一方、アメリカは1987年にソ連とINF条約を結び、中距離ミサイルを全廃していたことから、この分野では大きな制限を受けていました。言いかえると、中国は制限なく開発できるのに対して、アメリカは手足を縛られていた形です。
ところが、2019年にINF条約が失効すると、30年ぶりにアメリカの手枷がなくなり、中距離ミサイルの開発を始めました。
その結果、トマホークの射程が約1,800kmまで伸び、米陸軍で抜けていた中距離以上の穴を埋めます。むろん、「LRHW」などの他のミサイルにも取り組み、続々と登場させていますが、トマホークは既存兵器として信頼性が高く、短期間の改修で済みました。
なお、SM-6は海軍向けの長距離防空兵器ですが、これもタイフォンのシステムに組み込み、地上での長距離防空のみならず、対地攻撃にも用いる構想です。SM-6は最大450kmの防空範囲を誇り、対地攻撃では500km先まで狙えます。
すなわち、中距離以上の打撃となると、従来は空軍に依存していたところ、新たにタイフォンなどの導入により、陸軍も中・長距離攻撃能力を手に入れました。
移動式の発射システムとして
さて、タイフォンは車両搭載型の発射システムですが、実際は艦艇用の垂直発射システム(VLS)を使い、長さ40mのコンテナに収めたものです。だからこそ、艦艇が用いるトマホーク、SM-6ミサイルと互換性を持ち、2023年には早くも配備が始まりました。
発射機には4発のミサイルが入り、計4基でひとつのシステムを組むため、通常は16発を運用する態勢です。ここに射撃管制装置と発電機、再装填装置の支援機材が加わり、そこそこ大所帯の運用部隊になります。
米陸軍における位置付けを考えると、タイフォンはPrSMミサイルよりは遠くに届き、LRHWよりは射程が短い兵器にあたり、両者の中間的な存在として役立ち、射程のギャップを埋めます。
移動式の兵器である以上、有事ではアジア太平洋の同盟国に置き、中国のミサイル戦力に対抗しながら、相応の打撃力を確保するつもりです。タイフォンの車両はC-17輸送機に入り、フィリピンや日本は言うまでもなく、沖縄のような島嶼部にも機動展開できます。
演習ではフィリピン、オーストラリアに持ち込み、発射試験で海上目標を撃沈するなど、対中国で使う意図を示しました。そして、2025年には日本の岩国基地に運び、日米共同演習の一環として展開しました。
岩国基地からトマホークを撃てば、東シナ海の全域が射程圏内に収まり、重要基地のある中国沿岸部にさえ届きます。当然、中国側は激しく反発したものの、アメリカは日本を有力な配備先と考えており、こうした動きはもはや止まりません。

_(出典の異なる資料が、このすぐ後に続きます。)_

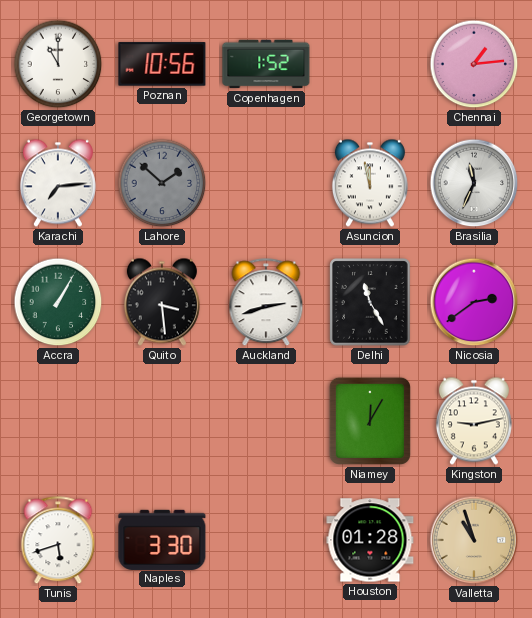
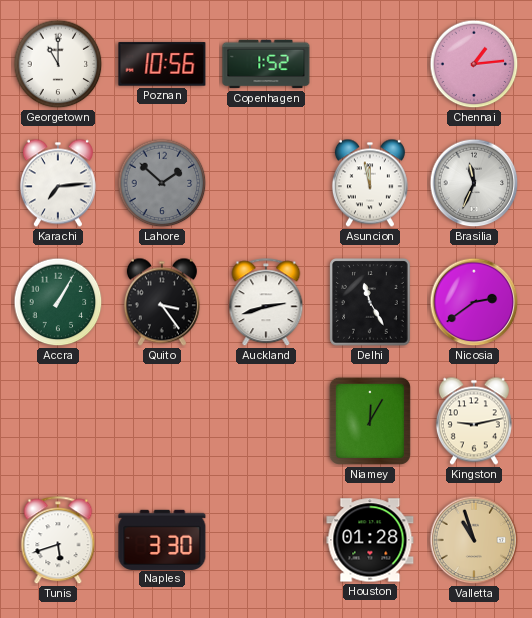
Quito: 3:29 -> 3:24
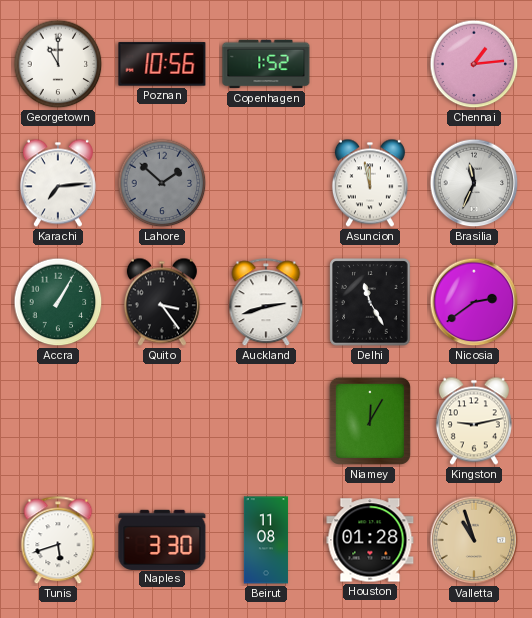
Beirut: none -> 11:08
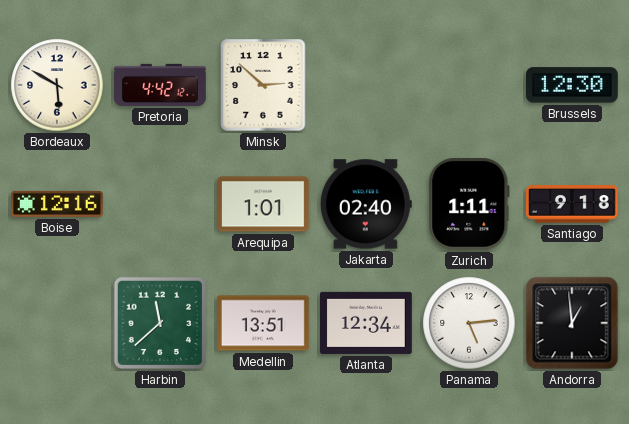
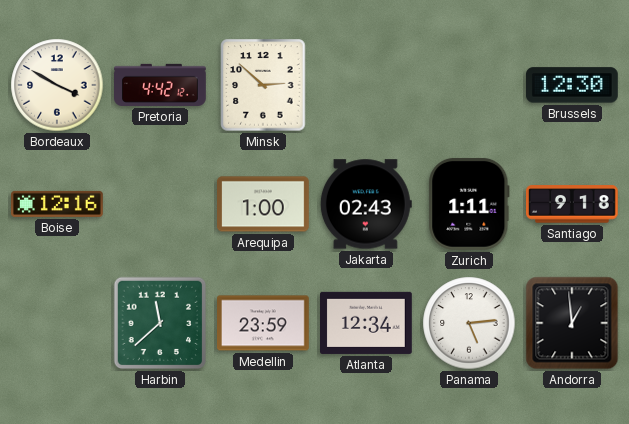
Bordeaux: 5:50 -> 3:50
Arequipa: 1:01 -> 1:00
Jakarta: 02:40 -> 02:43
Medellin: 13:51 -> 23:59
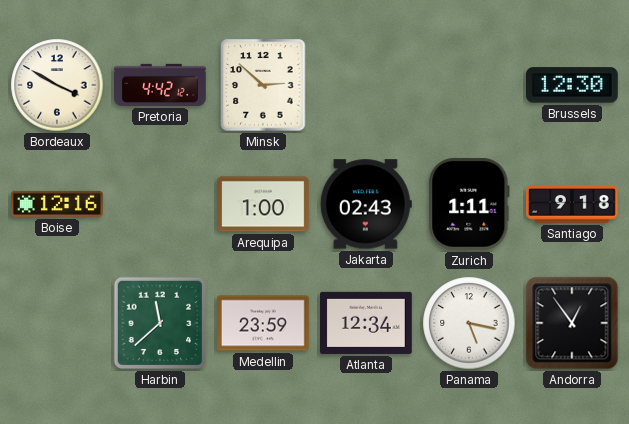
Panama: 5:14 -> 5:17
Andorra: 12:59 -> 12:54
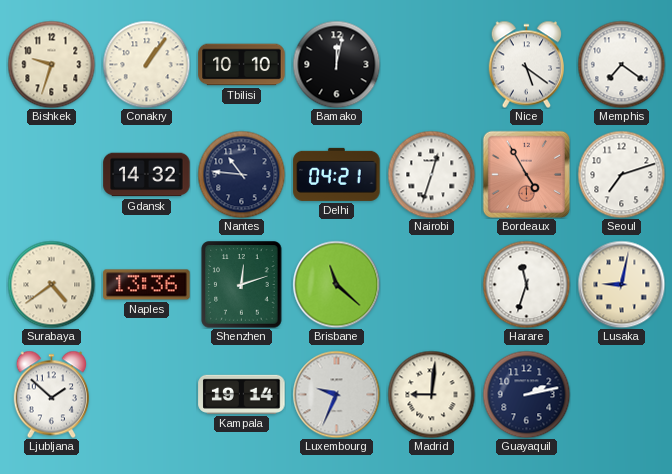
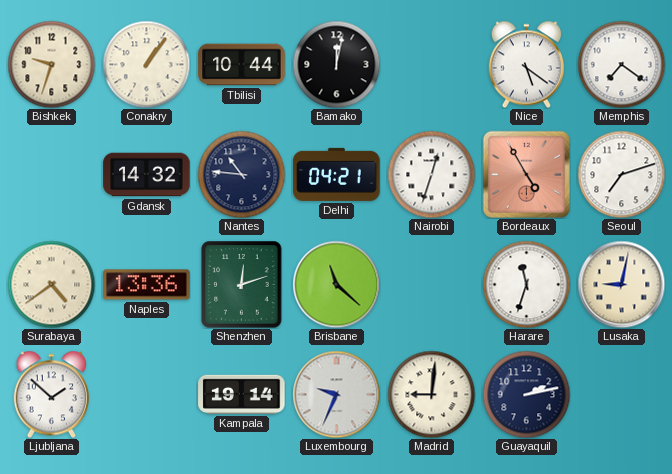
Tbilisi: 10:10 -> 10:44
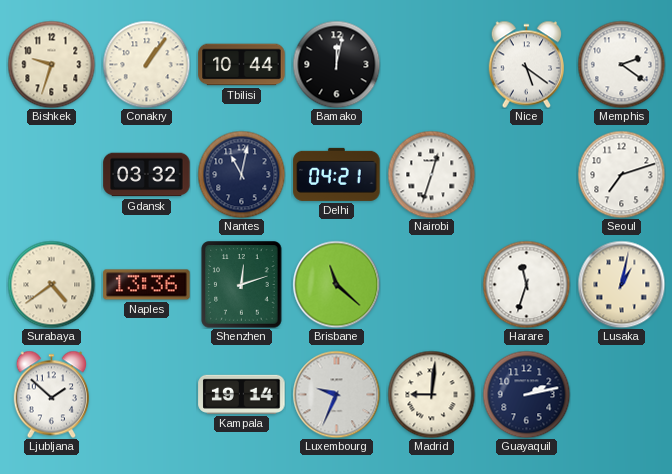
Memphis: 7:21 -> 2:21
Gdansk: 14:32 -> 03:32
Nantes: 10:46 -> 11:02
Bordeaux: 4:55 -> none
Lusaka: 9:02 -> 1:02
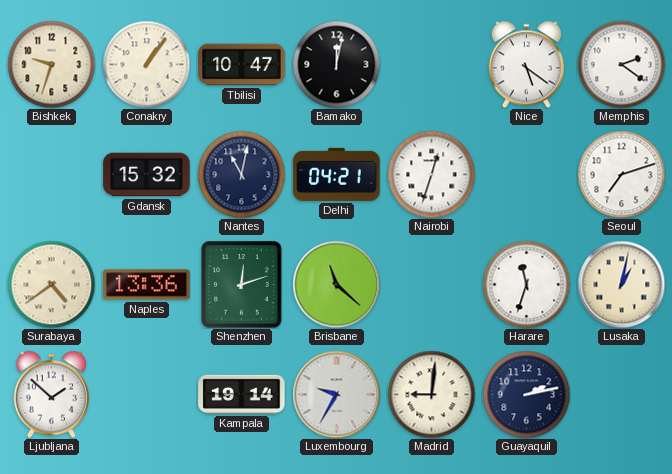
Tbilisi: 10:44 -> 10:47
Gdansk: 03:32 -> 15:32
Luxembourg: 9:34 -> 9:35
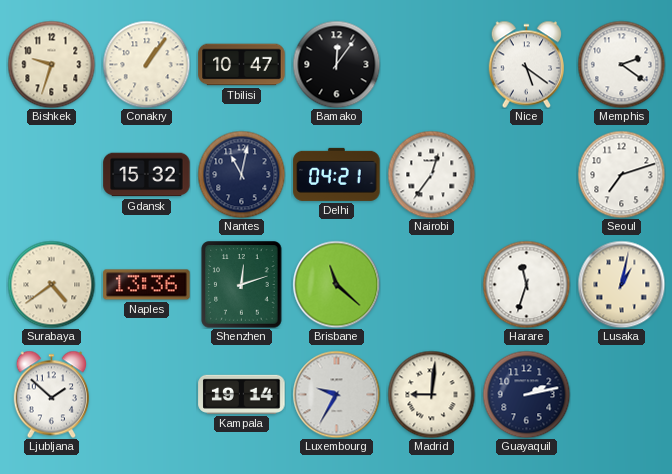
Bamako: 12:02 -> 12:06
Nairobi: 12:33 -> 12:36
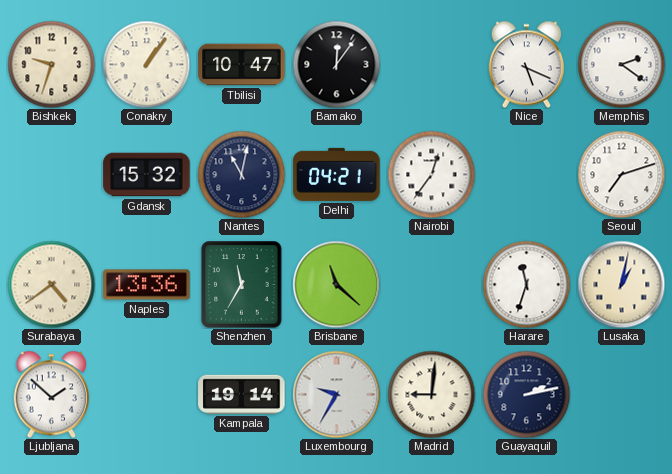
Nice: 5:21 -> 5:19
Shenzhen: 12:12 -> 11:35
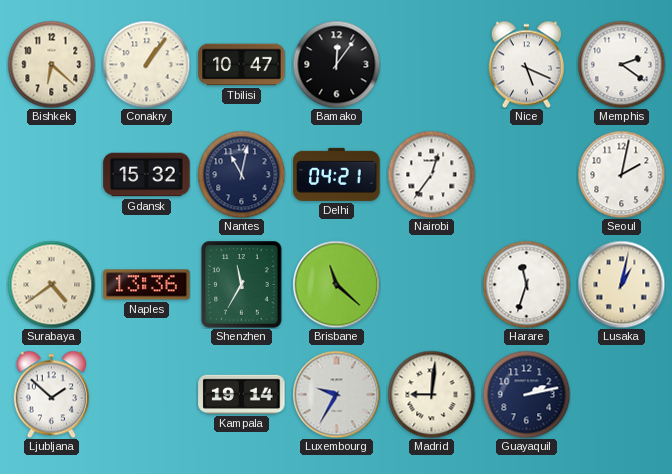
Bishkek: 9:33 -> 6:22
Seoul: 7:12 -> 2:02
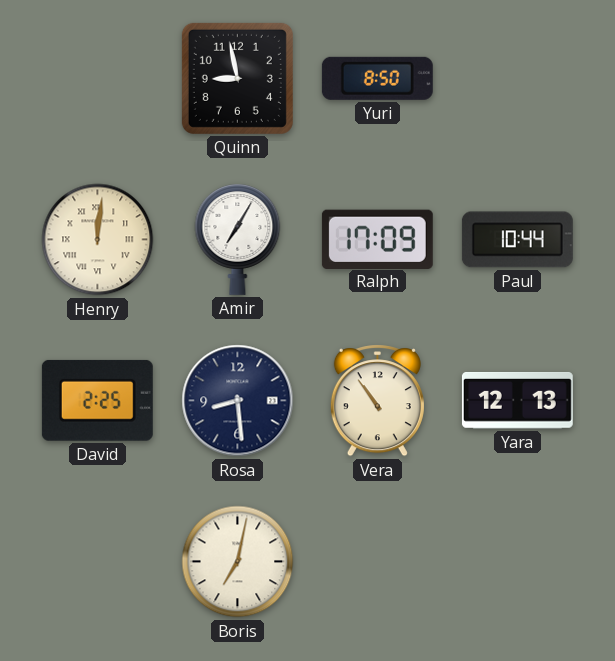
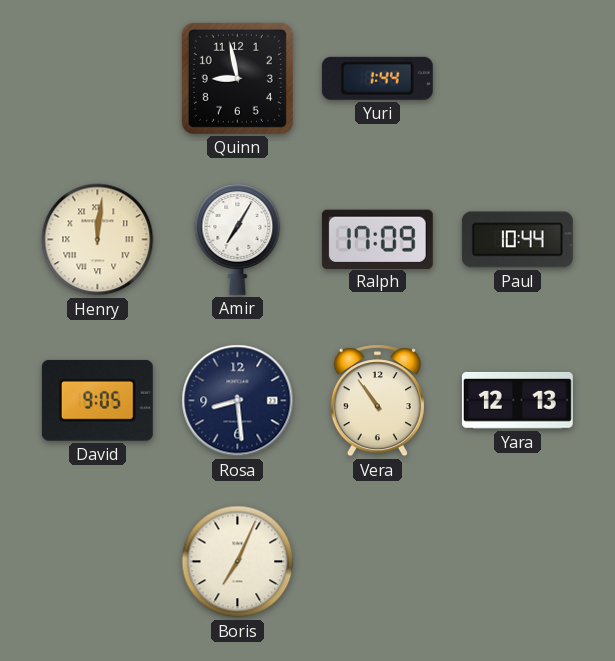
Yuri: 8:50 -> 1:44
David: 2:25 -> 9:05
Boris: 7:02 -> 7:04
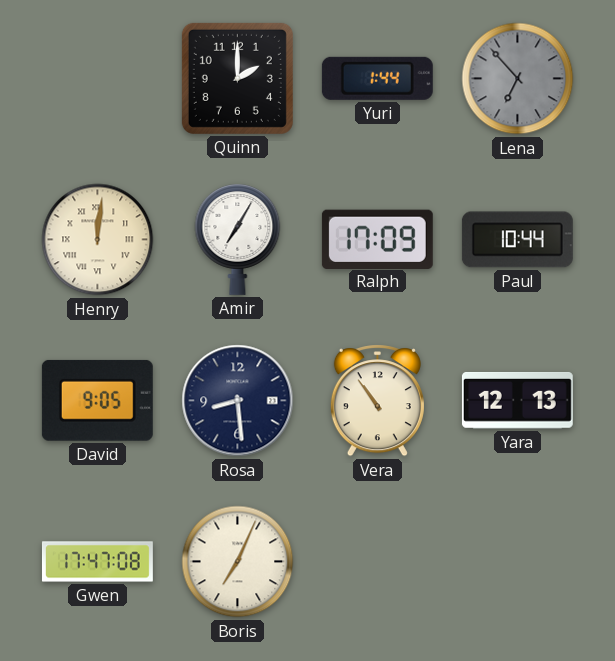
Quinn: 8:58 -> 2:00
Lena: none -> 6:53
Gwen: none -> 17:47
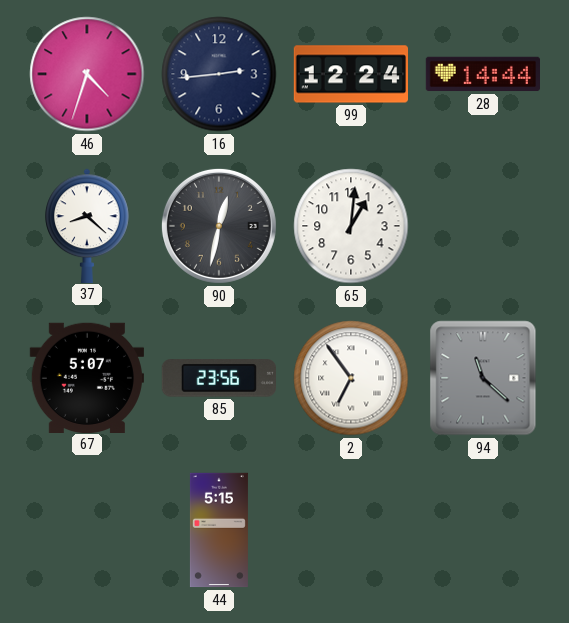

中国本土に届く以上、中国の反発は理解できるとはいえ、彼らも中距離ミサイルを多く持ち、他国にあれこれ言える立場ではありません。しかも、日本では長射程のミサイル開発が進み、むしろ「島嶼防衛用高速滑空弾」の方が脅威でしょう。
いずれにせよタイフォンは中距離打撃力の列に加わり、有事では「ネメシス」のような他の機動兵器とともに、日本やフィリピンへの緊急展開を行い、対中国の一翼を担います。